B.C. Housing wants to provide a mix of both short-term and long-term housing in Maple Ridge, “to provide a rapid response to the growing issue of homelessness.”

It also wants to work with the city and residents and is focused on finding the right place to put such projects, Rajvir Rao, with B.C. Housing, said Monday.

Ivan Drury, with the Alliance Against Displacement, charged last week that B.C. Housing is only intending on providing work-camp-style lodging instead of the more attractive modular housing with self-contained suites planned for Vancouver.

Even then, Drury said, nothing would be ready until spring, leaving residents in the Anita Place Tent City to languish all winter.

Rao said that in order to provide housing as quickly as possible, B.C. Housing is looking at using “temporary, re-purposed modular housing.

“These units are ideal for locations where the housing is intended to be a shorter-term option while more permanent housing is developed, and involve a design that can be developed and installed quickly,” Rao said.

He added that the units will have private washrooms, but won’t have kitchens. Instead, as with other modular housing projects, meals would be provided along with 24/7 staffing and support services.

More details about what’s actually being proposed will be added as part of the public consultation, once B.C. Housing identifies a site in Maple Ridge.

Maple Ridge council, though, wants public consultation to take place before a location is identified.

Rao noted that B.C. Housing is still intent on providing a supportive housing complex in Maple Ridge, for which $15 million has already been allocated.
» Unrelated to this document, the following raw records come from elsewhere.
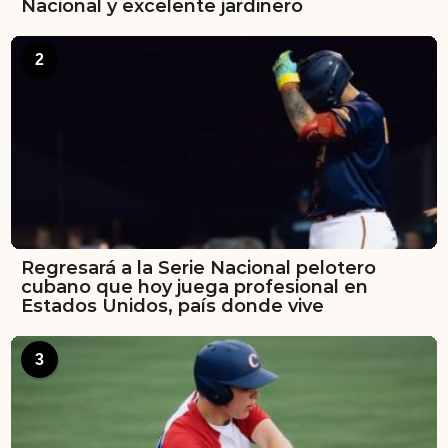
Nacional y excelente jardinero
2
Regresará a la Serie Nacional pelotero
cubano que hoy juega profesional en
Estados Unidos, país donde vive
3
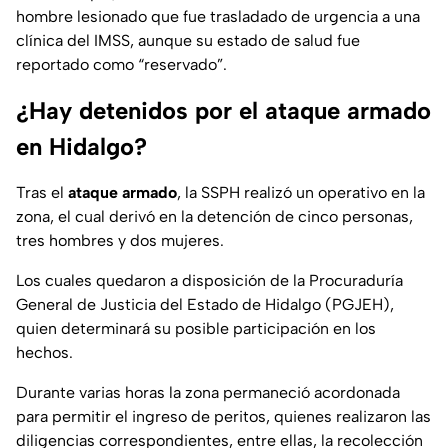
hombre lesionado que fue trasladado de urgencia a una
clínica del IMSS, aunque su estado de salud fue
reportado como “reservado”.
¿Hay detenidos por el ataque armado
en Hidalgo?
Tras el
ataque armado
, la SSPH realizó un operativo en la
zona, el cual derivó en la detención de cinco personas,
tres hombres y dos mujeres.
Los cuales quedaron a disposición de la Procuraduría
General de Justicia del Estado de Hidalgo (PGJEH),
quien determinará su posible participación en los
hechos.
Durante varias horas la zona permaneció acordonada
para permitir el ingreso de peritos, quienes realizaron las
diligencias correspondientes, entre ellas, la recolección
As well, 94 units of affordable housing will be built in partnership with Maple Ridge-Pitt Meadows Community Services. That project includes 20 studio suites, five of which can be rented at $375 a month, the current shelter portion for income assistance for a single person.

“B.C. Housing is working with the society to transition more units to the shelter rate of income assistance to house more vulnerable people,” Rao said.
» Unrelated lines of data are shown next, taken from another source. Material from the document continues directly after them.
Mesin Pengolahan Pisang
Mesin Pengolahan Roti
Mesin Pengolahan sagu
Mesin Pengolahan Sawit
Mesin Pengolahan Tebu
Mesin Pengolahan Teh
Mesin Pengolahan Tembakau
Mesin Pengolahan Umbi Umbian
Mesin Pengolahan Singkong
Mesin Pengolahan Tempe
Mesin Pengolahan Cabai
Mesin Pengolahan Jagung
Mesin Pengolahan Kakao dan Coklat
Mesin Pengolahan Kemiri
Meanwhile, B.C. Housing has said thanks, but no thanks to an offer by Ron Jones to provide an 11-acre site in Pitt Meadows for a homeless shelter and supportive housing complex.

Jones, and land owner and developer in Maple Ridge and Pitt Meadows, had offered to lease out his property on the northwest corner of Lougheed Highway and Harris Road, which is in the Agricultural Land Reserve, as a way to solving the log jam surrounding homelessness in Maple Ridge.

He made the offer because the property wasn’t close to any other residences, while it was still on a major transportation route, and as a way of helping resolve the issue.

“While the Pitt Meadows site is not a viable option for the Maple Right situation, we are actively exploring a number of potential locations, but no firm site has been identified yet,” B.C. Housing said Friday.

Maple Ridge-Mission MLA Bob D’Eith said in November that a public meeting was to take place soon on a housing project for Maple Ridge, to provide a place for the people in Anita Place Tent City, located in the downtown.

B.C. Housing was looking at 20 such locations.

Two previous sites identified, one at 21700-block Lougheed Highway, the other at the Quality Inn, now the Econo Lodge, were rejected in 2016 because of public outcry.